# Fragmento para leer
La lógica paradójica inherente al mecanismo reparador de la venganza, que, para impedir la proliferación impune del hecho de sangre, tuvo que derramar más sangre, llevó a que en las sociedades más diferenciadas se crearan instituciones sociales que buscaran resolver este dilema paradójico. El derecho como subsistema de la sociedad se ha instaurado para reemplazar el ejercicio privado de la venganza: Si en la sociedad hay agentes especializados para asumir la tarea de reparar moral y materialmente el daño sufrido, se puede romper el ciclo de hechos sangrientos y aliviar de la carga de cobrar venganza a los directamente afectados.

Históricamente, esta transición de la búsqueda de la justicia privada a la justicia pública no ha sido fácil de lograr, y como cualquier avance civilizador está en permanente peligro de regresión. Este peligro se da cuando no son cumplidos los supuestos bajo cuales los individuos están dispuestos a ceder su deseo inmediato de justicia al imperio mediato de la ley. Se da también cuando el consenso valorativo en una sociedad baja al nivel mí­nimo necesario para ser realimentado.

Todos los que vivimos en sociedades reglamentadas por la ley sabemos que las leyes no son idénticas con la justicia, y que la aplicación real de ellas lo es aún menos. Hasta cierto punto éste es el precio que los ciudadanos están dispuestos a pagar, recordando el dolor y la carga que significaba buscar la justicia manu propia. Pero si la distancia entre el sistema judicial y el deseo primordial de justicia se vuelve demasiado grande, resurge la búsqueda por las ví­as directas de lograrla. Lo mismo pasa en subsistemas sociales que se ubican por fuera de la ley como las mafias, donde no existe el recurso a la ley. Las infracciones a los códigos internos de las mafias -que suelen tener incluso códigos de honor y disciplina bastante rigurosos- sólo se pueden cobrar por el antiguo sistema de la venganza sanguinaria.

En una sociedad moderna, sin embargo, los recursos morales que antes sostení­an hasta cierto grado las prácticas de la justicia privada, ya no existen. La sanción del crimen ya no puede estar situada en la relación entre ví­ctima y victimario, o sus núcleos de alegatos, porque esta relación, en el contexto de las complejas sociedades modernas, no es capaz de crear suficiente normatividad para sustentar esa sanción. Es a nivel de la sociedad que cobran vigor las normas que reglan la convivencia de las personas, y es el Estado quien tiene que velar por la observancia de estas normas. Si no lo hace, la norma pierde vigencia.

5. El castigo: medio de revalorización normativa.

# Serie de ejercicios
• a. Responde estas preguntas sobre el fragmento acerca de la venganza y la justicia:
(i) ¿Para qué se ha instaurado el derecho como subsistema de la sociedad?
(ii) ¿Por qué sistema se cobran las infracciones a los códigos internos de las mafias?
(iii) ¿Quién tiene que velar por la observancia de las normas que reglan la convivencia de las personas?
• b. Reproduce el pasaje del fragmento sobre la venganza y la justicia que va desde "Históricamente, esta transición" hasta "para ser realimentado.", incluidas estas últimas palabras.

# Listado de datos

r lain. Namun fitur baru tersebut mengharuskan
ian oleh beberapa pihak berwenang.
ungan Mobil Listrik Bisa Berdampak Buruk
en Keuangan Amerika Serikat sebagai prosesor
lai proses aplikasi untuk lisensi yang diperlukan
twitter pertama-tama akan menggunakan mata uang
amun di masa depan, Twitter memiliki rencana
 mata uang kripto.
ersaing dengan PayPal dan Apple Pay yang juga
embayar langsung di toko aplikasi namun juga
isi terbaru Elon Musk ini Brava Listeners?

# Respuestas por tarea
• a.
(i) El derecho se ha instaurado para reemplazar el ejercicio privado de la venganza.
(ii) Esas infracciones solo se pueden cobrar por el antiguo sistema de la venganza sanguinaria.
(iii) Es el Estado quien tiene que velar por la observancia de esas normas.

• b.
Históricamente, esta transición de la búsqueda de la justicia privada a la justicia pública no ha sido fácil de lograr, y como cualquier avance civilizador está en permanente peligro de regresión. Este peligro se da cuando no son cumplidos los supuestos bajo cuales los individuos están dispuestos a ceder su deseo inmediato de justicia al imperio mediato de la ley. Se da también cuando el consenso valorativo en una sociedad baja al nivel mí­nimo necesario para ser realimentado.